I stumbled on this link from a relatively well known blog on economics, and was surprised to see this quoted. This paper appears like a “survey” and then a report on the “findings”, so the robustness of data collection and the responsibility for the accuracy of the data lies solely with the authors. Since this is paywalled and I don’t usually link to these qualitative studies (usually), I can’t recommend this. If you do get access, you can sound it off in the comments. I have highlighted the key takeaway though.

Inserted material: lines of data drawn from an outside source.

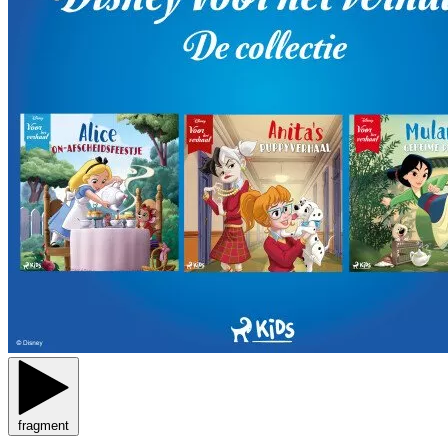
fragment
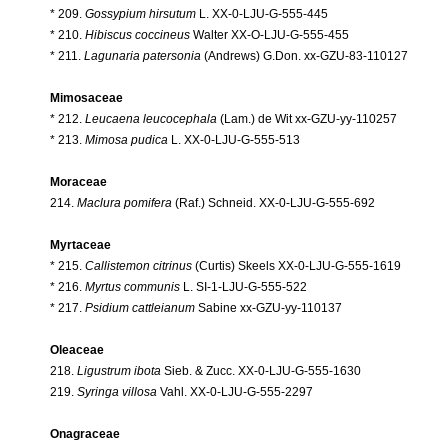
* 209.
Gossypium hirsutum
L. XX-0-LJU-G-555-445
* 210.
Hibiscus coccineus
Walter XX-O-LJU-G-555-455
* 211.
Lagunaria patersonia
(Andrews) G.Don. xx-GZU-83-110127
Mimosaceae
* 212.
Leucaena leucocephala
(Lam.) de Wit xx-GZU-yy-110257
* 213.
Mimosa pudica
L. XX-0-LJU-G-555-513
Moraceae
214.
Maclura pomifera
(Raf.) Schneid. XX-0-LJU-G-555-692
Myrtaceae
* 215.
Callistemon citrinus
(Curtis) Skeels XX-0-LJU-G-555-1619
* 216.
Myrtus communis
L. SI-1-LJU-G-555-522
* 217.
Psidium cattleianum
Sabine xx-GZU-yy-110137
Oleaceae
218.
Ligustrum ibota
Sieb. & Zucc. XX-0-LJU-G-555-1630
219.
Syringa villosa
Vahl. XX-0-LJU-G-555-2297
Onagraceae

Busting Three Myths About the Impact of Telemedicine Parity | NEJM Catalyst
Using data collected from this large academic medical center, UR Health Lab explored whether vulnerable patients were less likely to access care via telemedicine than other patients; whether providers increased virtual visit volumes at the expense of in-person visits; and whether the care provided via telemedicine was lower quality or had unintended negative costs or consequences for patients. The analysis showed that there is no support for these three common notions about telemedicine. At URMC, the most vulnerable patients had the highest uptake of telemedicine; not only did they complete a disproportionate share of telemedicine visits, but they also did so with lower no-show and cancellation rates. It is clear that at URMC, telemedicine makes medical care more accessible to patients who previously have experienced substantial barriers to care. Importantly, this access does not come at the expense of effectiveness.

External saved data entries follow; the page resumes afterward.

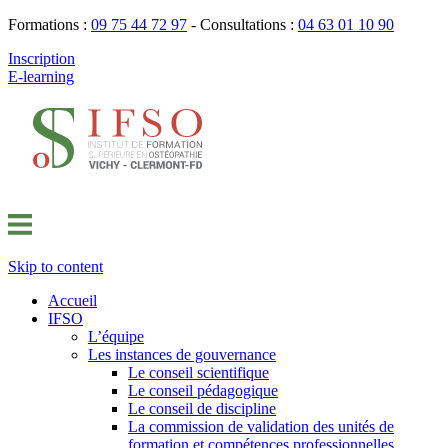
Formations :
09 75 44 72 97
- Consultations :
04 63 01 10 90
Inscription
E-learning
Skip to content
Accueil
IFSO
L’équipe
Les instances de gouvernance
Le conseil scientifique
Le conseil pédagogique
Le conseil de discipline
La commission de validation des unités de
formation et compétences professionnelles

Telemedicine assumes two people sitting across each other in front of the camera with a perfect connections at both ends. Alternatively, the practise of medicine delivered through a phone call isn’t what would qualify as an ideal scenario. You could be calling a call centre with the menu options instead. Telemedicine (at scale) through “chatbots” and generative/intelligent & meaningful AI is still a distant dream. The only thing holding back is the general disagreement about reimbursements. I’d definitely ignore the papers around “digital healthcare”, which involves sending SMS (yes, text messages) as “reminders”. The published papers end up showing positive correlations with “follow-ups” for their funding agencies, through similar levels of poverty (or indicators) are universally present in the inner cities and “underprivileged communities”. Health care intervention will require a pre and post intervention outcome (and long-term studies around prevention/adherence to curative protocols) or showing a positive correlation with the reduction in triage visits for similar problems/flareups of chronic conditions.